The Malignant Polyp - When to Operate: The St. Mark’s Experience

Christopher B Williams and John M Geraghty

St Mark’s Hospital, London, UK

Copyright © 1990 Hindawi Publishing Corporation. This is an open access article distributed under the Creative Commons Attribution License, which permits unrestricted use, distribution, and reproduction in any medium, provided the original work is properly cited.

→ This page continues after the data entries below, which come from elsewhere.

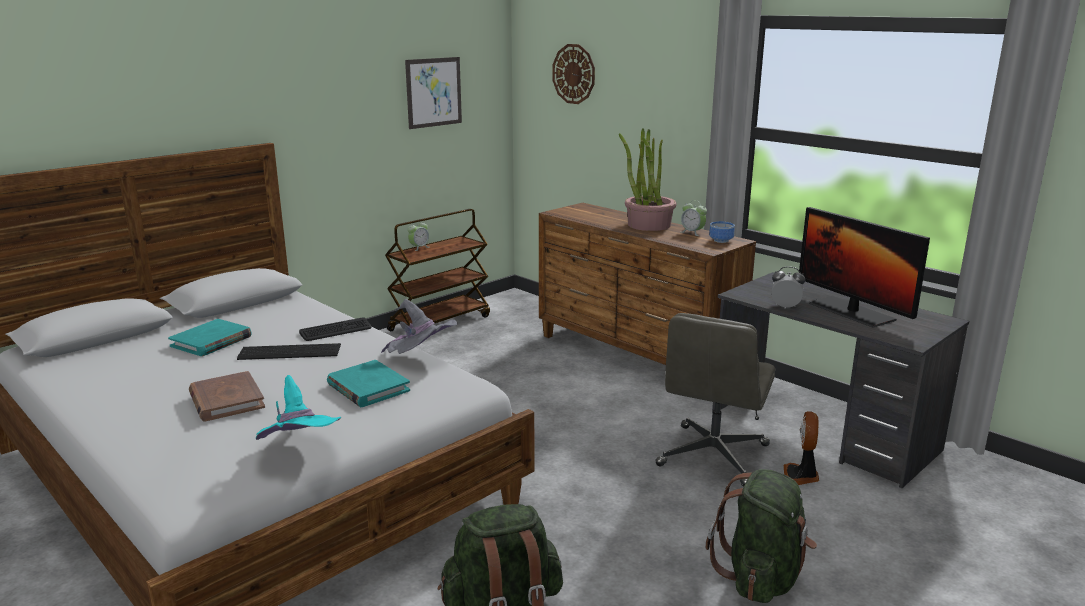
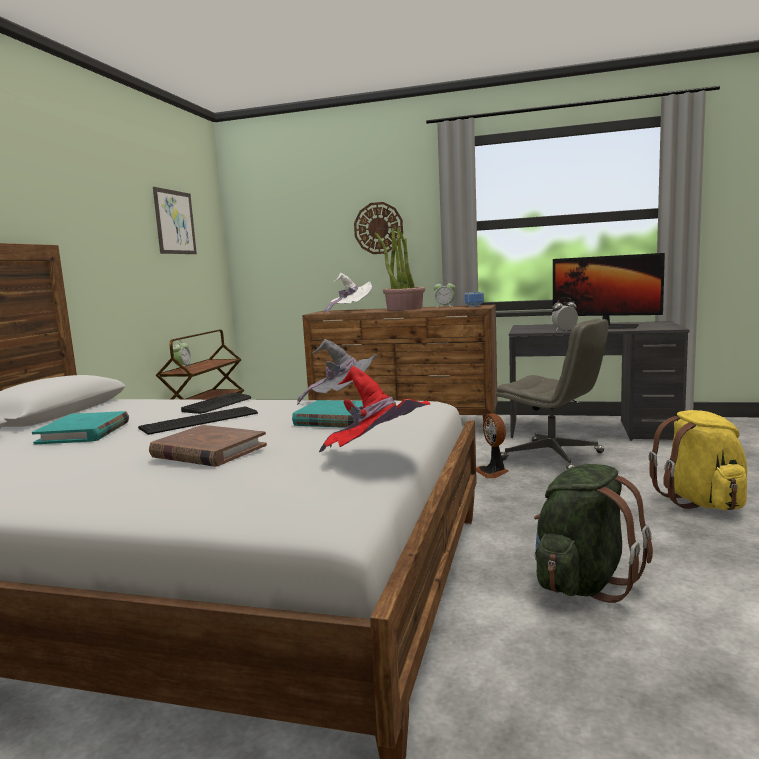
camera: 30 degrees left, 10 degrees down
turquoise hat [256,375,341,440] -> red hat [319,366,430,452]
wall clock [552,44,595,104] -> wall clock moved to [354,202,403,254]
grey office chair [655,313,775,486] -> grey office chair turned 45 degrees counterclockwise [496,319,609,469]
green backpack [706,469,817,603] -> yellow backpack [649,410,747,510]
fan [784,411,819,485] -> fan moved to [476,413,509,479]
none -> white hat [323,273,372,314]

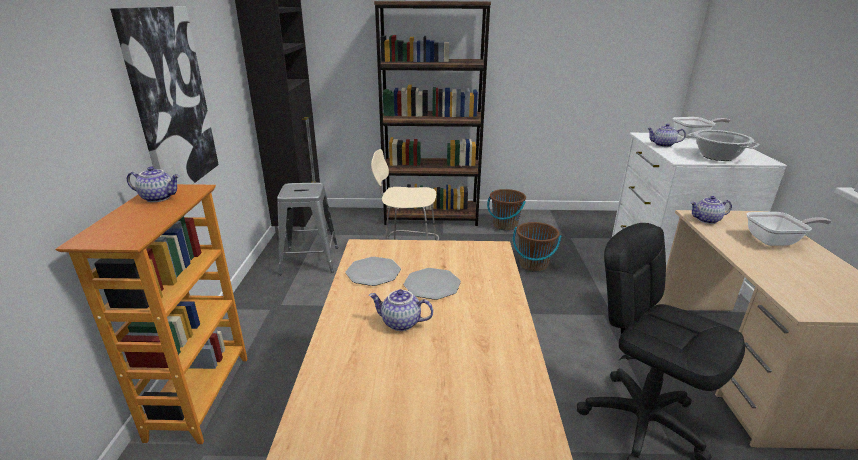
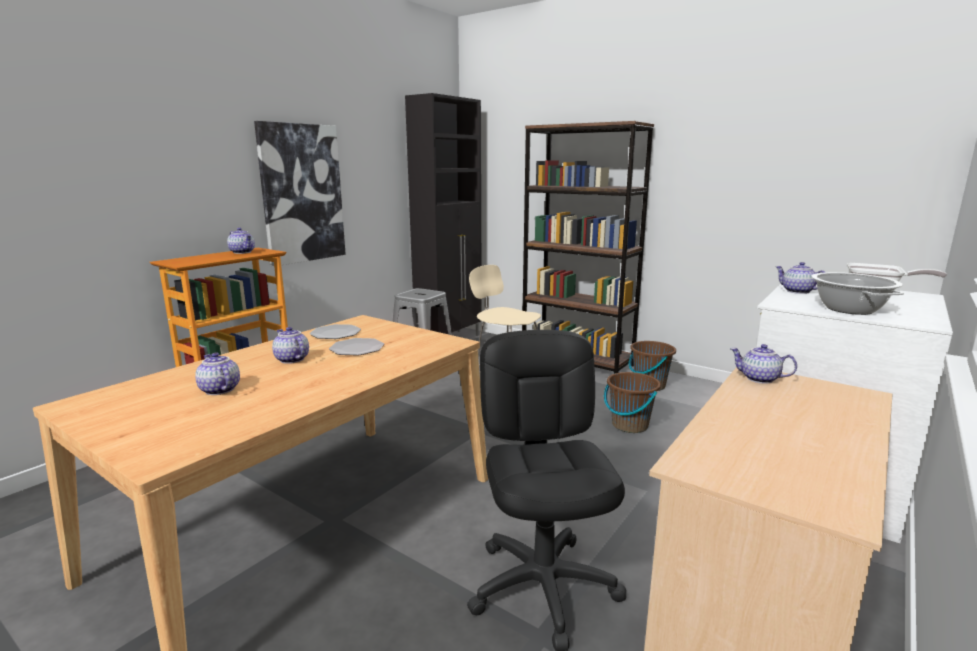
camera: 35 degrees right, 10 degrees down
frying pan [747,212,832,246] -> none
none -> teapot [195,353,240,395]

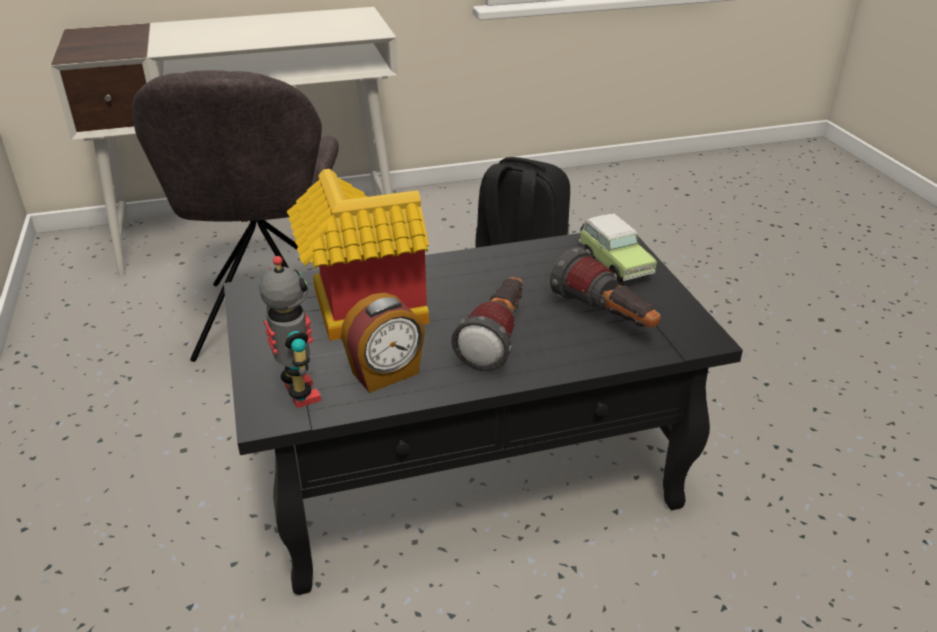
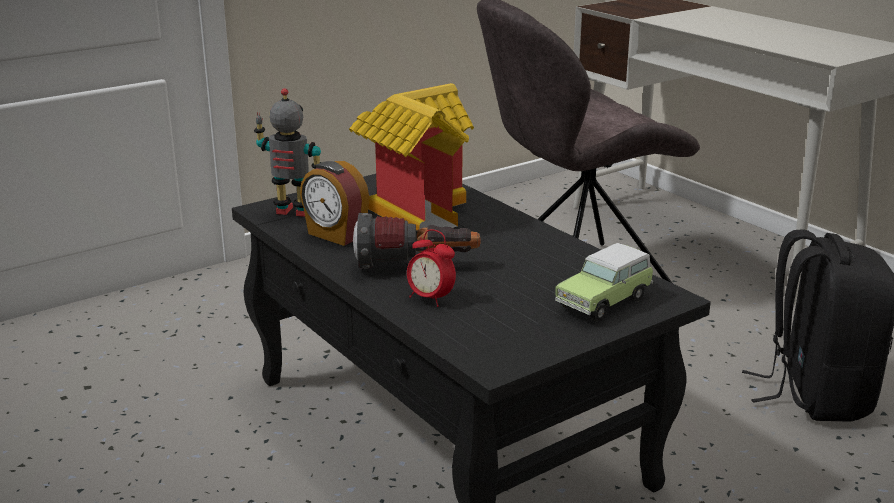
camera: 70 degrees right, 10 degrees down
toy robot [259,256,321,408] -> toy robot turned 120 degrees counterclockwise [254,88,321,217]
flashlight [550,247,661,328] -> none
none -> alarm clock [407,229,456,307]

The world literature on malignant polyps suggests that those removed endoscopically with recognized favorable histological features for conservative management have excellent prognoses without surgery. Many sessile or 'uncertainly removed' malignant polyps after endoscopic polypectomy also show no evidence of residual cancer, suggesting that referral for surgical resection is not invariably in the best interests of elderly or poor surgical risk patients. St Mark's experience of five year follow-up of 62 patients with malignant polyps judged 'completely excised' showed three cancer-related deaths (of uncertain primary) in 78- to 81-year-old patients. Of 18 patients with malignant polyps 'incompletely excised,' seven had no cancer found at surgery, 10 were well without surgery and one died from carcinomatosis following delayed surgery. These generally encouraging results are further evidence that 'knee jerk surgery' for malignant polyps is inappropriate.